Gentle breezes blew in the chill breath of the ending of a Tibetan summer. The beginning of a Rockies autumn. The start of an Andean spring.
All around me the cyclic wheel spun along the tundra path in rust and dunn. Diamond white and curious silver. Brilliant and fading greens along with brilliant golds and fire tongues of orange. Above me, above the highest of peaks, was that shade of blue that only our skies get; turquoise, which fades into the deepest of sapphire as it reaches into the inky black of outer space.
I walked without destination, just wanting to get into the high back country once more before it became a good idea to wear gaiters-at the very least- and carry snowshoes. To wear pants. I wanted to be somewhere that the calls of pikas disturbed the low song of wind, which was sometimes rudely interrupted by the low rumble of a jet engine. Places where I could stand and see for miles, and take note of how insignificant we can be, drinking in that beauty to the point of metaphysical intoxication.
Going without destination is the way some grand adventures happen, though, I had no expectations.
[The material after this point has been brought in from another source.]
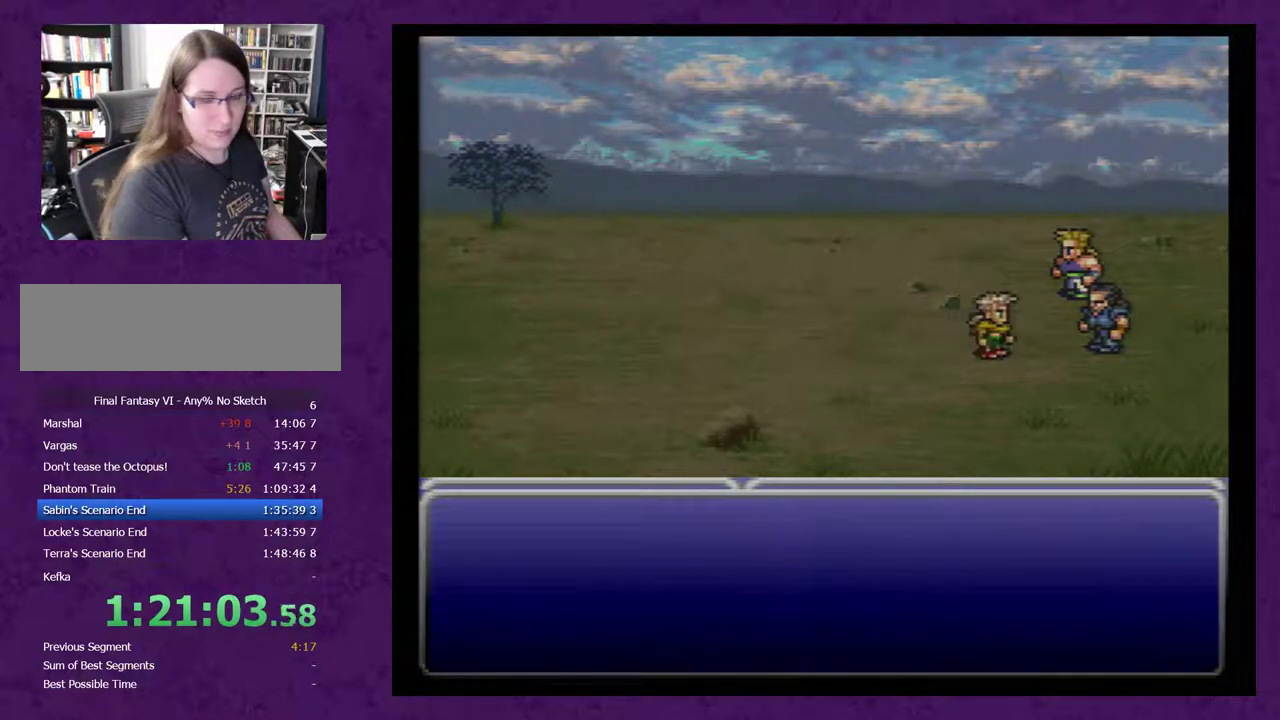
{"buttons": ["A"], "events": []}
A wise man once said expectations can lead to disappointment, but if you expect nothing, then, sometimes, you can be pleasantly surprised. I loathe surprises, but knowing the Tao of Chaos, I know better than to expect anything. A paradox, to be sure. There are those who say-quite baselessly, I might add-that I am rife with paradox.
Walking can lead to meditation. I've known this since long ago, when I walked down below. So it goes.
It occurred to me that I've been doing this for a decade now; purging the words from my skull unto a spider's web of cyber. Not always here, of course, but in this type of venue. It was an interesting revelation. I still remember some of those first words, vomited out on a delicious autumn day;
"I somehow imagined I would have more to say, when I finally started, but the cosmic law of irony dictates otherwise. Mei fei tsu. In a way, it is almost funny..."
It is funny, when I think about it. Ten years on, I find I do not have the words to elaborate on purging words unto a spider's web of cyber for so long anymore than I having any words for impressive start. How about that? I walked then and I walked now. Different worlds. Different lives.
So it goes...
I found a rock to perch upon and take in the day with its cyclic countenance. The pale sunlight was gentle and warming against the bite of the high breezes. I was nowhere near the beginning or the end of the trail, but the rock vantage seemed the perfect point to turn around. I had neither destination nor expectation.
What I had was an open view of my tiny slice of world before me. A place I've always sensed is full of stories. Stories I mean to collect. My trek is nowhere near its end, and that is the grandest of all adventures.